Senators have rejected the request by President Bola Tinubu for permission to deploy Nigerian troops to Niger Republic as part of an ECOWAS force to reinstate their president
President Mohamed Bazoum was deposed on 26 July in a coup led by his presidential guards.
ECOWAS leaders at a meeting in Abuja four days later gave the coup leaders a seven-day ultimatum to restore constitutional order or face the possible use of force. The regional body imposed sanctions on the coup leaders with Nigeria also cutting electricity supplies and closing its borders with the poor West African nation.
Following the refusal of the coup leaders to backtrack, West African defence chiefs said they had drawn a plan for military action as part of which President Tinubu wrote the Senate for permission to involve Nigerian troops in the action.
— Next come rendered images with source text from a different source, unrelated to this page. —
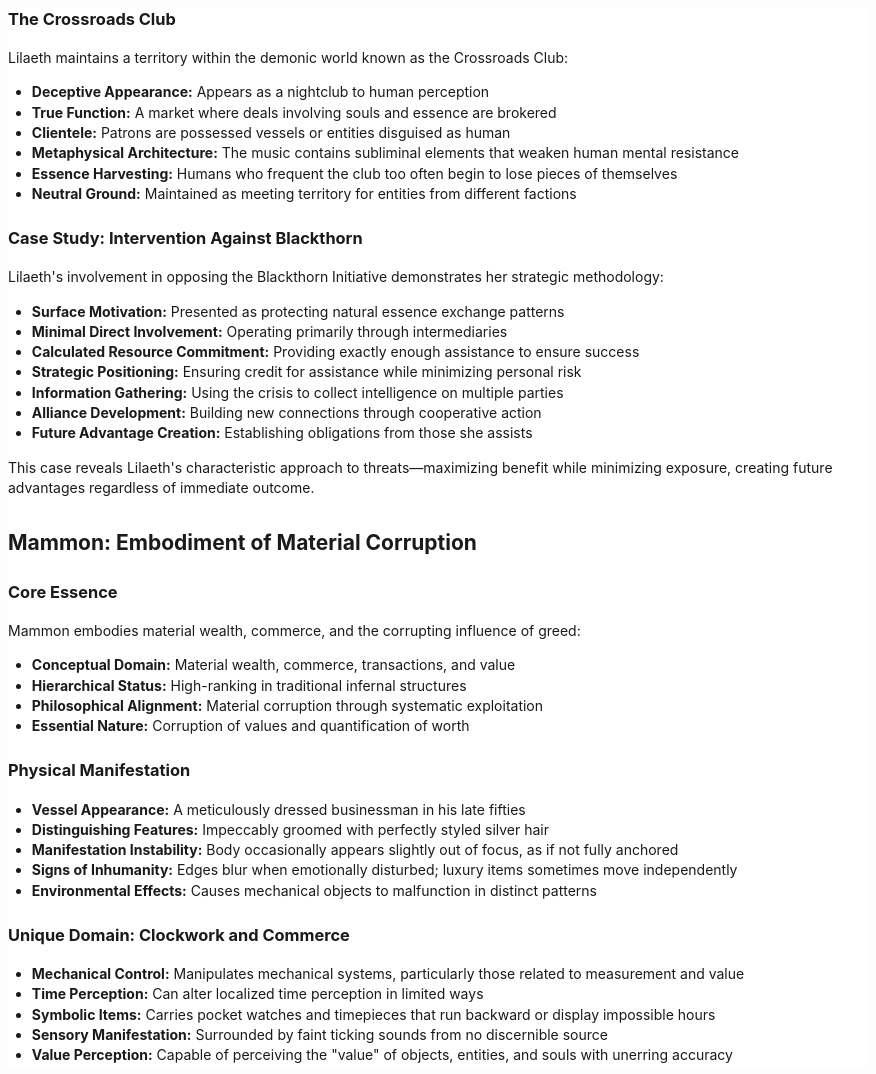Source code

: ### The Crossroads Club

Lilaeth maintains a territory within the demonic world known as the Crossroads Club:

- **Deceptive Appearance:** Appears as a nightclub to human perception
- **True Function:** A market where deals involving souls and essence are brokered
- **Clientele:** Patrons are possessed vessels or entities disguised as human
- **Metaphysical Architecture:** The music contains subliminal elements that weaken human mental resistance
- **Essence Harvesting:** Humans who frequent the club too often begin to lose pieces of themselves
- **Neutral Ground:** Maintained as meeting territory for entities from different factions

### Case Study: Intervention Against Blackthorn

Lilaeth's involvement in opposing the Blackthorn Initiative demonstrates her strategic methodology:

- **Surface Motivation:** Presented as protecting natural essence exchange patterns
- **Minimal Direct Involvement:** Operating primarily through intermediaries
- **Calculated Resource Commitment:** Providing exactly enough assistance to ensure success
- **Strategic Positioning:** Ensuring credit for assistance while minimizing personal risk
- **Information Gathering:** Using the crisis to collect intelligence on multiple parties
- **Alliance Development:** Building new connections through cooperative action
- **Future Advantage Creation:** Establishing obligations from those she assists

This case reveals Lilaeth's characteristic approach to threats—maximizing benefit while minimizing exposure, creating future advantages regardless of immediate outcome.

## Mammon: Embodiment of Material Corruption

### Core Essence

Mammon embodies material wealth, commerce, and the corrupting influence of greed:

- **Conceptual Domain:** Material wealth, commerce, transactions, and value
- **Hierarchical Status:** High-ranking in traditional infernal structures
- **Philosophical Alignment:** Material corruption through systematic exploitation
- **Essential Nature:** Corruption of values and quantification of worth

### Physical Manifestation

- **Vessel Appearance:** A meticulously dressed businessman in his late fifties
- **Distinguishing Features:** Impeccably groomed with perfectly styled silver hair
- **Manifestation Instability:** Body occasionally appears slightly out of focus, as if not fully anchored
- **Signs of Inhumanity:** Edges blur when emotionally disturbed; luxury items sometimes move independently
- **Environmental Effects:** Causes mechanical objects to malfunction in distinct patterns

### Unique Domain: Clockwork and Commerce

- **Mechanical Control:** Manipulates mechanical systems, particularly those related to measurement and value
- **Time Perception:** Can alter localized time perception in limited ways
- **Symbolic Items:** Carries pocket watches and timepieces that run backward or display impossible hours
- **Sensory Manifestation:** Surrounded by faint ticking sounds from no discernible source
- **Value Perception:** Capable of perceiving the "value" of objects, entities, and souls with unerring accuracy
However, at an executive session on Saturday, the senators rejected the request by the president.
According to a senator who attended the meeting, senators agreed to pass a resolution condemning the coup and to commend ECOWAS leaders on their efforts to restore constitutional order in Niger, but they ruled out military options.
“Almost all the senators spoke and totally ruled out the military options because of many factors and also because of the harmonious relationship that Nigeria and Niger has always enjoyed.
“Senators instead urged President Tinubu to intensify negotiation with the coup leaders by again sending a high-powered delegation to Niamey. Someone suggested that elderstatemen like Obasanjo, Gen Ali Gusau and Abdulsalam Abubakar should be sent as special envoys to dialogue and seek a diplomatic solution.
“Senators opposed to military action pointed out that our military is highly ill-equipped and not prepared to fight any war.They said that we have fragile peace in Nigeria and that Niger is the highest arms market in Africa.
“Senators believe that the Federal Government should focus on solving the Boko Haram, banditry and ESN/IPOB menaces ravaging the country instead of contemplating going to war in a foreign country.